Saved entries:
────────────────────────────────────────

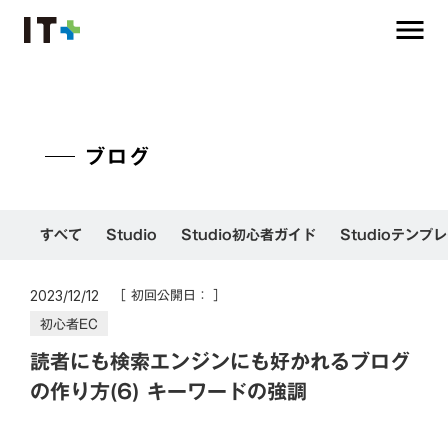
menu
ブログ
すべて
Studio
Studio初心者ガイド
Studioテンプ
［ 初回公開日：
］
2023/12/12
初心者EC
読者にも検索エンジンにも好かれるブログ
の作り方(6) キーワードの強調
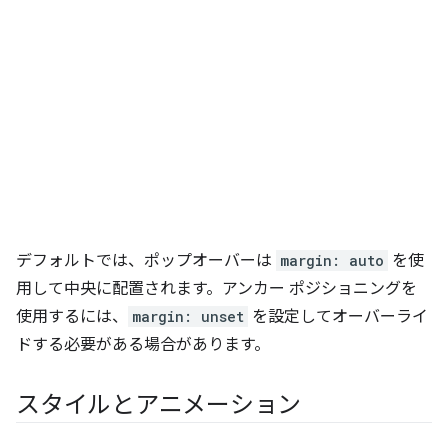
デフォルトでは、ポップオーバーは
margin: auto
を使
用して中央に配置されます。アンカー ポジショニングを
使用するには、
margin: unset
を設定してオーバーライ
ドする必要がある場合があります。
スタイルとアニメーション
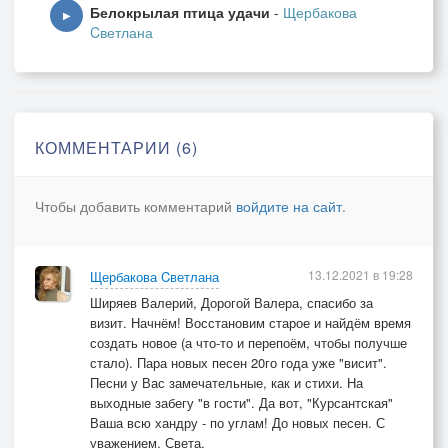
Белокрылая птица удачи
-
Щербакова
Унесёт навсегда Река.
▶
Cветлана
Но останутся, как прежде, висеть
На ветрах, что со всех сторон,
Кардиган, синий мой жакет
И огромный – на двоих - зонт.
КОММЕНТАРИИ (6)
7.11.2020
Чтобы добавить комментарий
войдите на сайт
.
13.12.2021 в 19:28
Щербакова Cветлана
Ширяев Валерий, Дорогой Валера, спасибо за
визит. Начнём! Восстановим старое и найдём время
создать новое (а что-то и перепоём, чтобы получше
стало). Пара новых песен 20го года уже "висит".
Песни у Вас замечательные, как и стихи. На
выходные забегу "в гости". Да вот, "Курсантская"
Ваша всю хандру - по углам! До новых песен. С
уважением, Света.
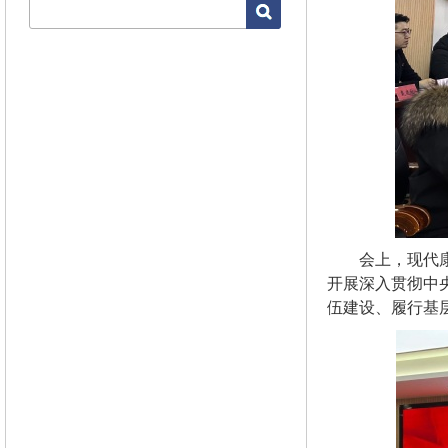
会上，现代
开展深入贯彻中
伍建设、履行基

────────────────────────────────────────

GOAL OF THE EXERCISE: What are the lines of the data above that include the string "песен"? Copy them.

SOLUTION FOR THIS EXERCISE:
стало). Пара новых песен 20го года уже "висит".
Ваша всю хандру - по углам! До новых песен. С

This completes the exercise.